I’m currently a senior attending Ringling College of Art + Design, pursuing a degree in creative writing. You’re probably thinking, “Can’t you get that degree anywhere?” Not for the kind of writing I do.
I wanted to pursue writing because I knew there was a lot I wanted to accomplish. Novels, movies, TV shows, music — you name it, I wanted to do it. Above more traditional writing, I wanted to pursue writing for video games and comics.
I searched high and low all over Florida for the best creative writing programs, and not a single one of them offered classes that interested me. No matter where I went, it felt like each school was asking me, “Do you want to be a novelist, journalist or blogger?”
When I finally stumbled upon Ringling, creative writing hadn’t even started as a major yet. Even though I would be a part of the guinea pig class of 2020 for creative writing, the classes sounded extremely promising. Writing for video games, comic books, horror, sci-fi, fantasy, basically any genre or medium you can think of would be offered as classes. I was hooked, and I took a chance.
Before I go into the highs and lows of being a writer at art school, I want to emphasize a point that comes around every few months. Art school is not mandatory to becoming an artist. Art colleges are some of the most expensive schools in America, and most rarely offer scholarships. Not everyone can afford to attend an art institute, and this does not make you less of an artist.
My experience at Ringling has been both very up and very down. There have been days where I feel triumphant and proud of my work, and days where I feel I don’t fit in. Being part of the first traditional graduating class of writers at Ringling, I had to make a name for not only myself, but my major.
Over the course of my four years here I’ve had to prove writing is just as important as the other art forms at Ringling. I even needed convincing that what I was doing was art. In fact, I almost dropped out after two years because I felt I didn’t belong.
My junior year I found my stride, and dove deep into writing for games and comics, pushing aside all other mediums of writing. I found what I liked to make and I stuck with it. I also found a passion for traditional printmaking, which became a way for me to feel like a physical artist rather than one on a screen.
While every school has prerequisite classes before diving into what your major is all about, creative writing students jump into writing short stories their first semester of freshman year. A student’s first big art project is always challenging, but the writer you become on the other side is worth the hard work and effort.
I’ve been able to look back every semester at my projects and think, “Man, I could have done that better,” or “I would do that so differently now!” This isn’t a sign of regret, but of growing up and changing.
One of the advantages of writing at an art school is all the visual artists I’ve been able to collaborate with. Through illustration, animation and game art students, I’ve been able to see my writing come to life through art by working with students from other majors to make projects.
Another plus is how educationally diverse the major is.

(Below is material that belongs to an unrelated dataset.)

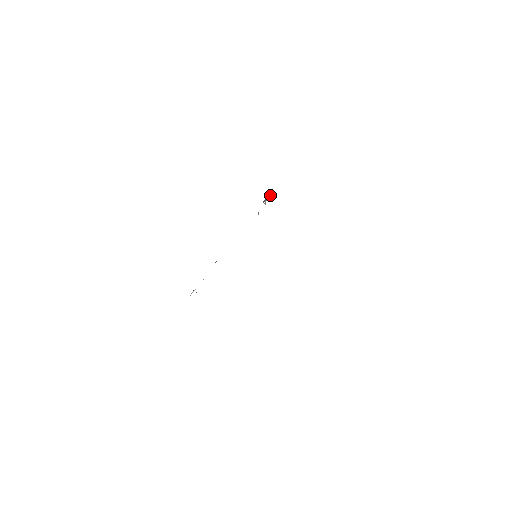
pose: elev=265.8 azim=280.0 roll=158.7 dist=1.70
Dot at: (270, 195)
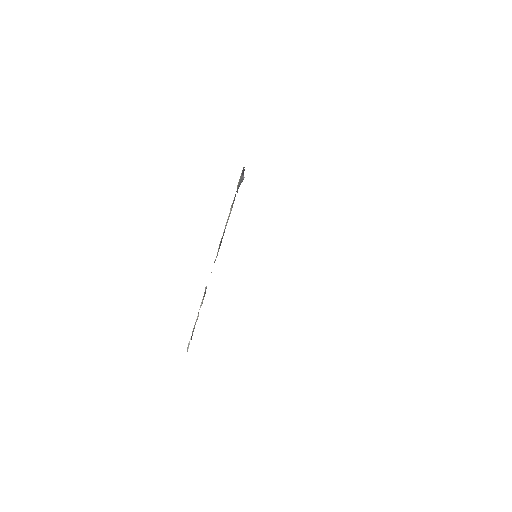
Dot at: occluded
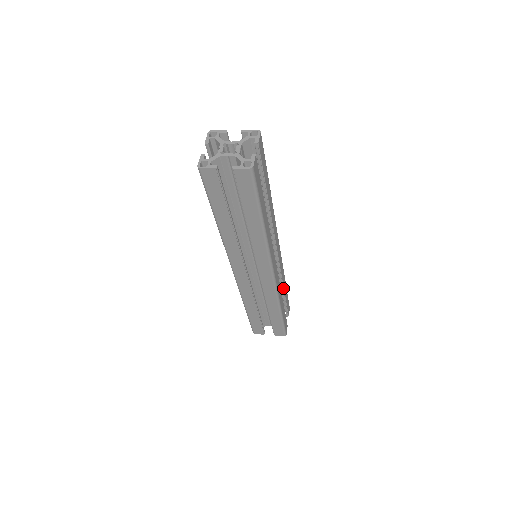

You want to be a novelist? Cool. You want to write movies? That’s cool too. We have six seniors in my class, and we’re all working in different mediums. There are two film scripts, one graphic novel, a non-fiction memoir, a sci-fi novel and a video game.
With writing, anything is possibly. This is the reason I chose this career. I’m able to plunge into other mediums and art forms whenever I want, and art school has allowed me to take the kinds of classes I need in order to get started in different mediums.

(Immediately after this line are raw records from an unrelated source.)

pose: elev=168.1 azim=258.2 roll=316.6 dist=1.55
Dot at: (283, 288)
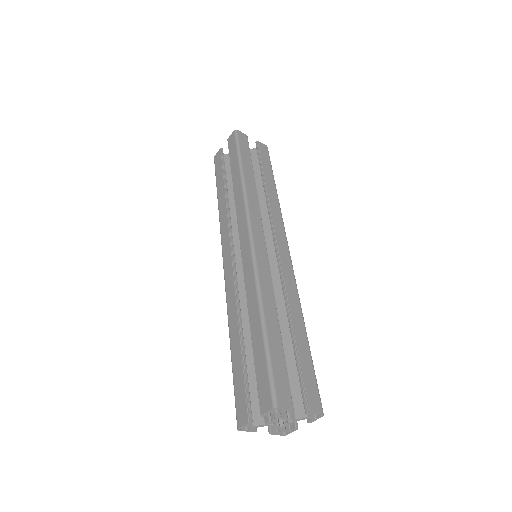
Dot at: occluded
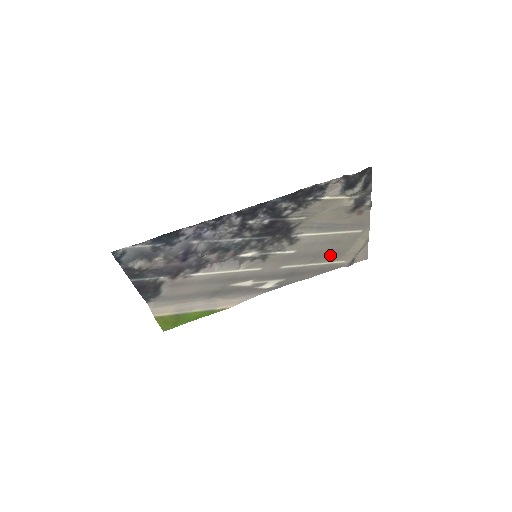
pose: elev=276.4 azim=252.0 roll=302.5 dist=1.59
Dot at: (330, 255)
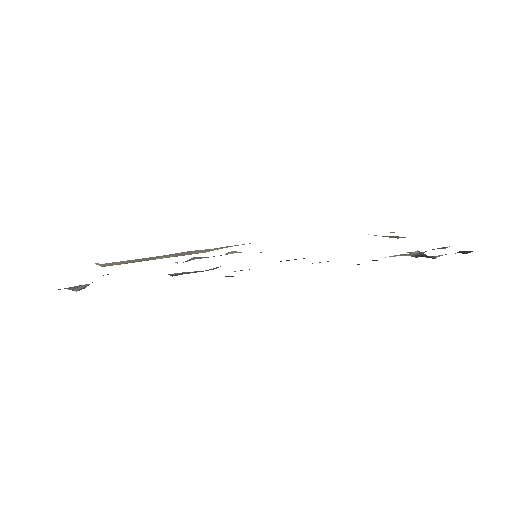
Dot at: occluded
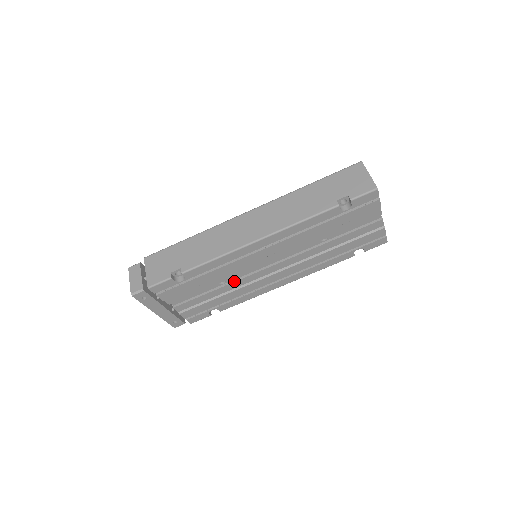
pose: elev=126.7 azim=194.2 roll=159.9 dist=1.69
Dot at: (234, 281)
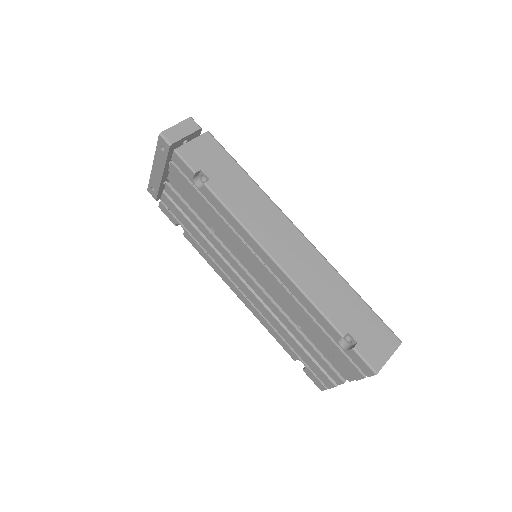
Dot at: (220, 242)
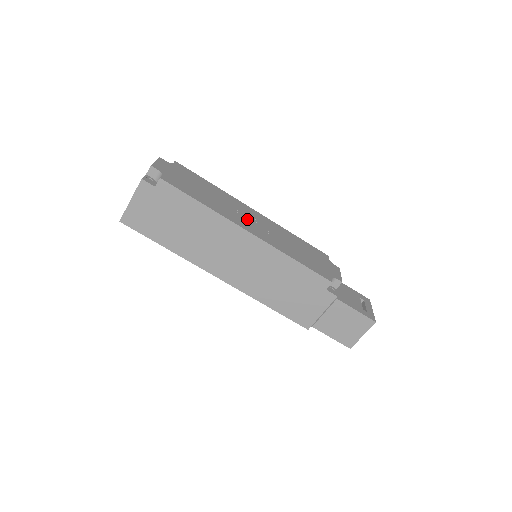
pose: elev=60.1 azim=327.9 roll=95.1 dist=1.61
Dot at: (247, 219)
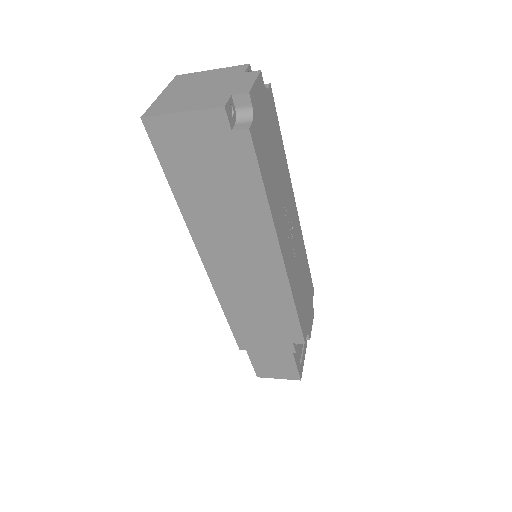
Dot at: (288, 228)
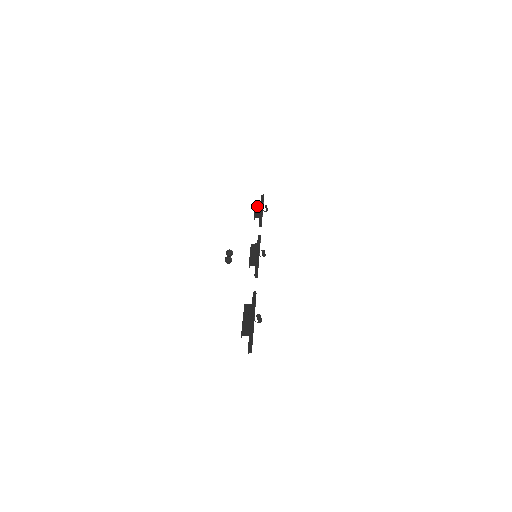
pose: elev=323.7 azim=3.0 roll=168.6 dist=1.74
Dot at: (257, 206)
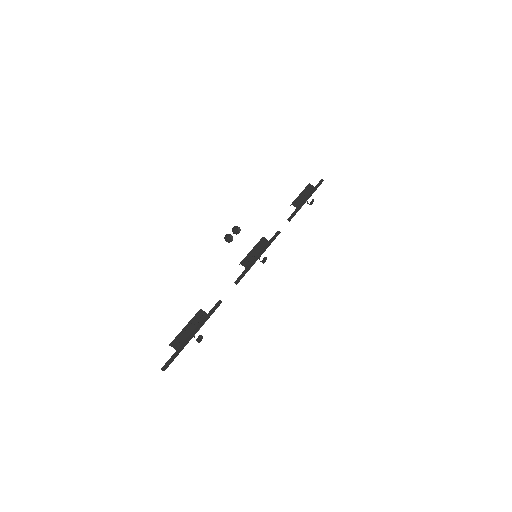
Dot at: (306, 191)
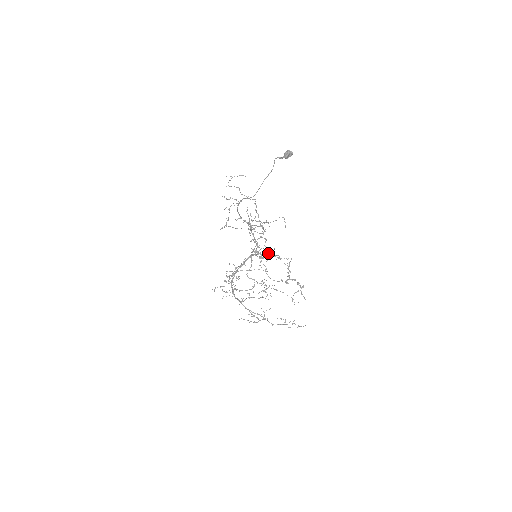
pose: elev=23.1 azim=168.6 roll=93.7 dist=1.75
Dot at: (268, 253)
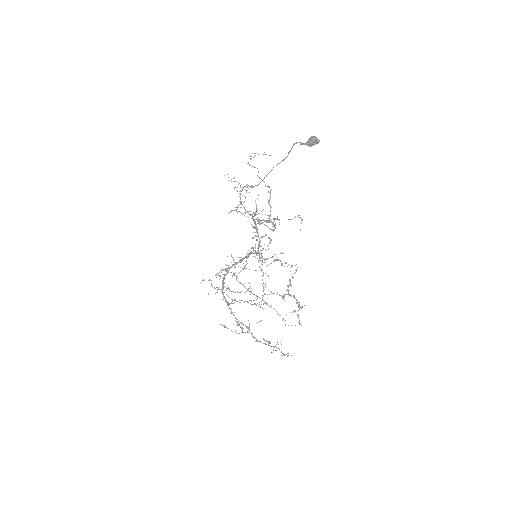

The downside to being in writing at art school is that we’re the mythical creature not a lot of people know about. I’ve met people who have thought I’m in every other major except for creative writing. The upside is that other students love to hear about the major, what we’re doing and how that works at art school. The problem is … the administration usually doesn’t.
While we are a newer major, there are majors younger than us that already have full labs. We’ve even grown to the point where creative writing is bigger than majors with entire buildings, and we’ve grown to become the biggest minor degree on campus. All of this growth and development, yet we still don’t have a lab — let alone a classroom dedicated to our major alone.

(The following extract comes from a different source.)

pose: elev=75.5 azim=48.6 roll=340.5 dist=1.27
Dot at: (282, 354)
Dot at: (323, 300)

There is clearly an interest in writing at my school, but the lack of attention from the administration makes us feel invisible. I’ve been working towards fixing this, and making change happen, but it’s no easy road.
If you’re a writer interested in attending art school for your craft, I would say go for it: But be wary. Your art form may not be as respected as you would like it to be, but in reality there is writing in everything. Every piece of media needs a writer. You are needed, you are wanted and you are an artist no matter what anyone else says.